As Director of the Los Angeles LGBT Center’s Leadership LAB, Fleisher’s carefully honed method of “deep canvassing” delivered the first empirically tested and proven method where a single conversation decreases prejudice in a long-lasting way. Developed after the shocking 2008 win for Prop 8, which made gay marriage illegal in the state of California, Fleischer was motivated to figure out why, in this seemingly open-minded state, people voted against gay and lesbian people who wanted to marry. To find out, he and the Leadership LAB organizers and volunteers went to the neighborhoods where they had lost the worst; 15,000 one-on-one conversations later, they had learned several universally actionable pieces of information. The first: “people want to reflect on an issue, even if they’ve already made up their mind about it,” he says.

 

“What we’ve learned … is that a broad swath of voters are actually open to changing their mind. And that’s exciting, because it offers the possibility that we could get past the current paralysis on a wide variety of controversial issues.”

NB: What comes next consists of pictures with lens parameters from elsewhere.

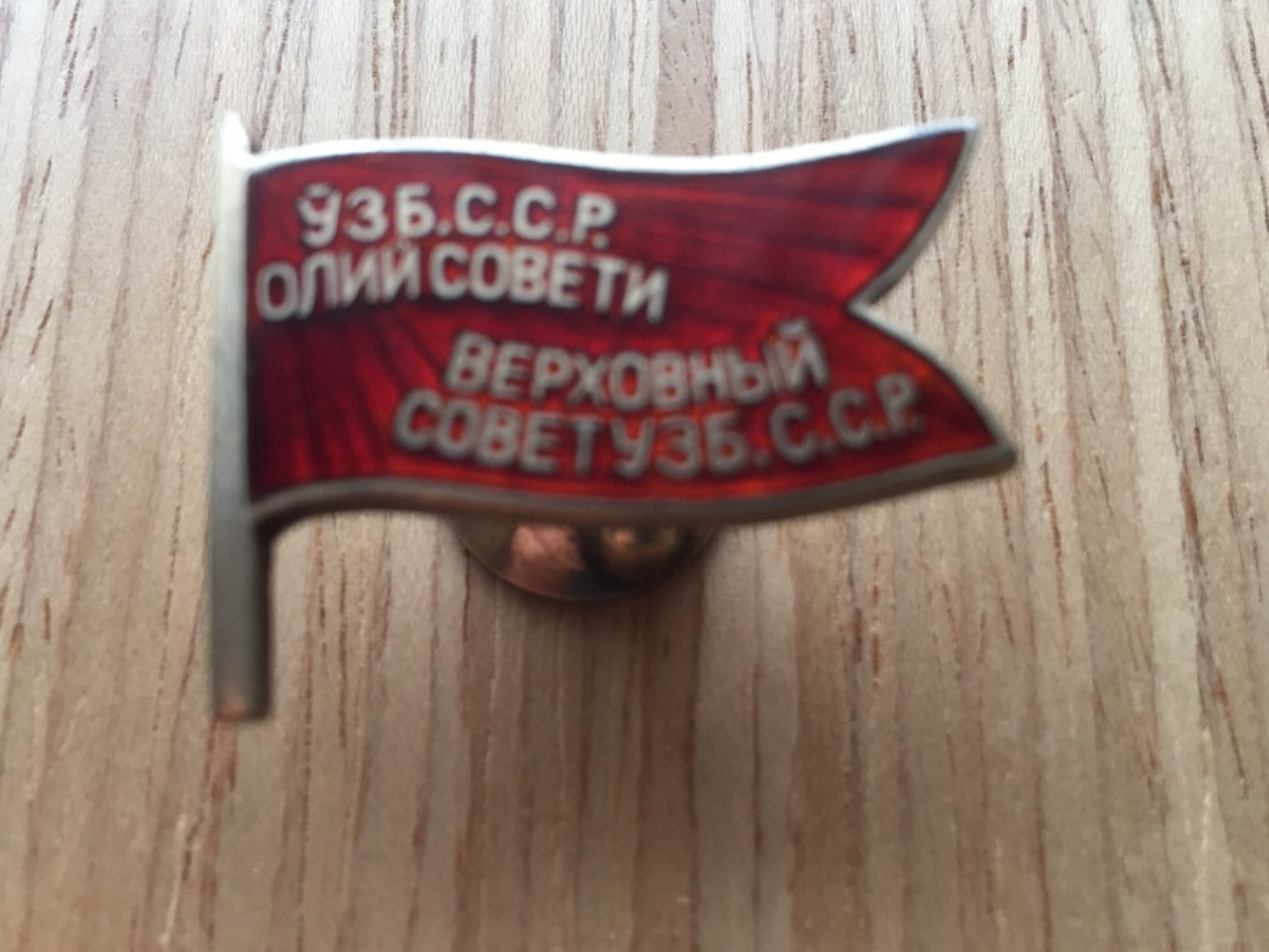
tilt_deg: -72.3
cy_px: 464
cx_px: 624
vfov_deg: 40.7
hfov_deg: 52.6
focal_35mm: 35
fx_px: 1283
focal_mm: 4.15
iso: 50
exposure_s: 1/33
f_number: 2.2
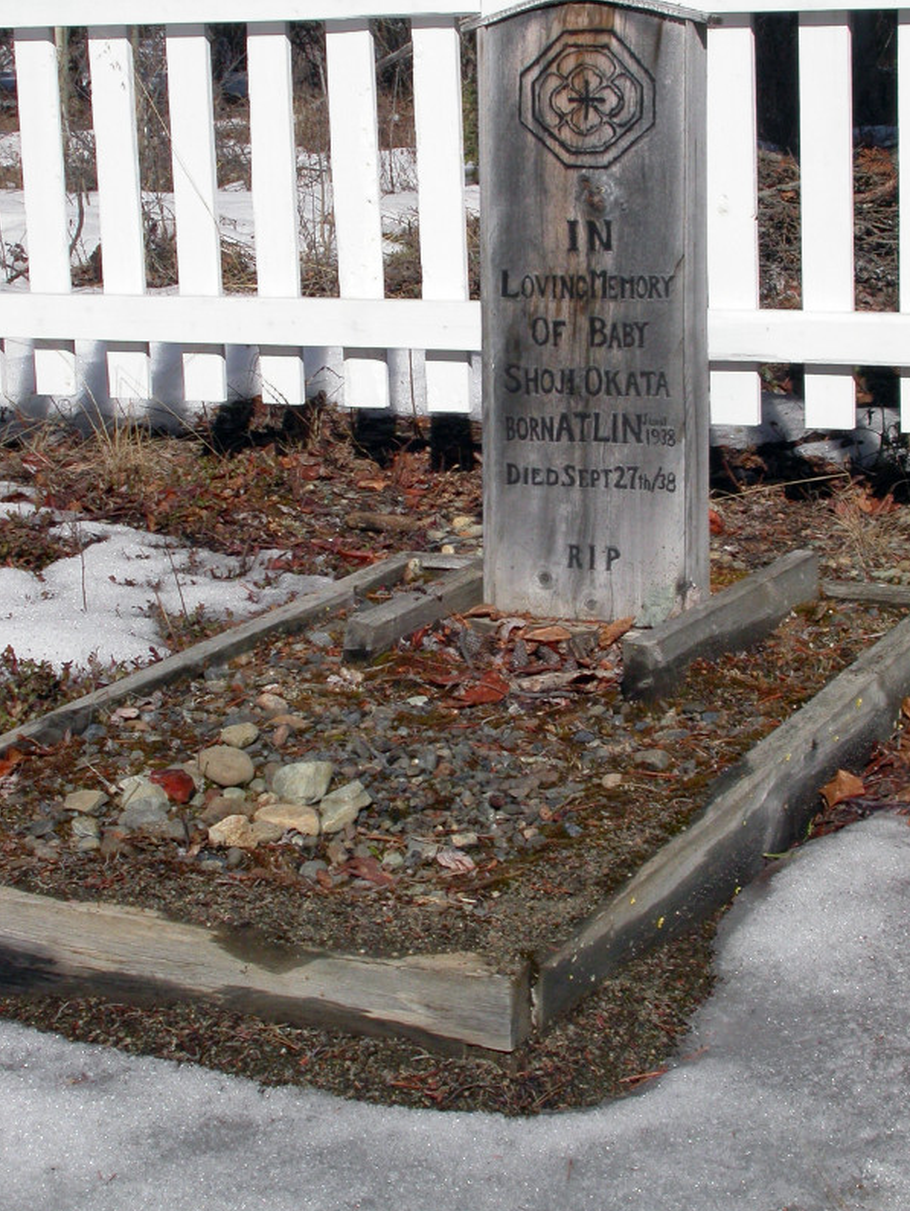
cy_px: 548
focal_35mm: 76
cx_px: 505
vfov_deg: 25.6
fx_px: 2662
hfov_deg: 19.4
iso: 100
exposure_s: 1/448
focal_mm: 13.6
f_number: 8.2
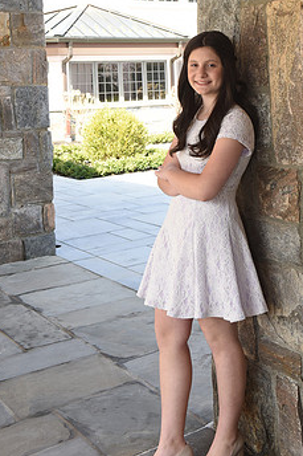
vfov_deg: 36.2
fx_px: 682
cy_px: 123
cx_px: 198
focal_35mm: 54
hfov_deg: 24.9
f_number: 9
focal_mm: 32
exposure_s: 1/160
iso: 800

— David Fleischer in The New York Times

In his powerful and heartfelt talks, Fleischer discusses more than how deep canvassing, as reported on in a landmark Science study, has empirically reduced prejudice in 1 out of every 10 people who participate. He will show you how you can take the principles of his work with Leadership LAB into your business, organization, association, and classroom—anywhere you feel that opinions, prejudices, or assumptions are at odds with each other, inhibiting growth, creativity, and productivity. The answer, says Fleischer, begins with much better listening. With his trademark warmth and clarity, he will guide you through his own tried-and-true methods, prototyped and hard-tested with the Leadership LAB, so that you can too can learn to change minds, one conversation at a time.

 

Prior to founding the LAB, Fleischer created and ran the premier political training programs in the LGBTQ+ community, first for the Gay and Lesbian Victory Fund and Foundation (now the LGBTQ Victory Fund, 1993-1998) and then for the National Gay and Lesbian Task Force (now the National LGBTQ Task Force, 1999-2006).  He also authored “The Prop 8 Report,” a comprehensive evaluation of the pivotal 2008 campaign in California.  He has done political organizing in a wide range of cities and states, including but not limited to LGBTQ communities and communities of faith, for 37 years.  Fleischer received his B.A. from Rice University and his J.D. from Harvard Law School.

 

Speech Topics

Social Justice
Lessons from Deep Canvassing Reducing Prejudice 10 Minutes at a Time
When the state of California passed a bill that denied gay citizens the right to marry, many would’ve been discouraged. But David Fleischer was motivated to find out more about the people who voted for Prop 8 in such a famously progressive state. His mass mobilized effort with Leadership LAB, which conducted 15,000 conversations across the counties, delivered several pieces of universally applicable facts. In this warm and wise talk, Fleischer teaches audiences the method he refined for empirically reducing prejudice, first around gay marriage, and now around transgender rights. He’ll explain why people welcome the opportunity to reflect on an issue, even if they’ve already “made up their mind” about it, and how 10 minutes of intentional conversation can generate that. Persuasion is not as simple as delivering a message, he says. You have to create a two-way dialogue, and Fleischer will show you how.
 
Corporate Culture
Taking the Time to Listen How Much Are You Really Hearing?
The reasons most employees quit—particularly the reasons that valued employees quit—have to do with matters within the control of employers. In this talk, David Fleischer adapts what he learned in the field to the conversations we have in the office (and in email, and on conference calls). The best way to retain your employees is to understand what they’re thinking. Then you can recognize concerns when they arise, nip problems in the bud, and get ongoing feedback about how you’re doing as a boss. In this practical keynote, Fleischer will provide you with a system by which you can assess your listening skills, determining both strengths and weaknesses. From their, he will coach you towards a more fruitful, positive, and reciprocal mode of dialogue, with employees, peers, managers, and clients.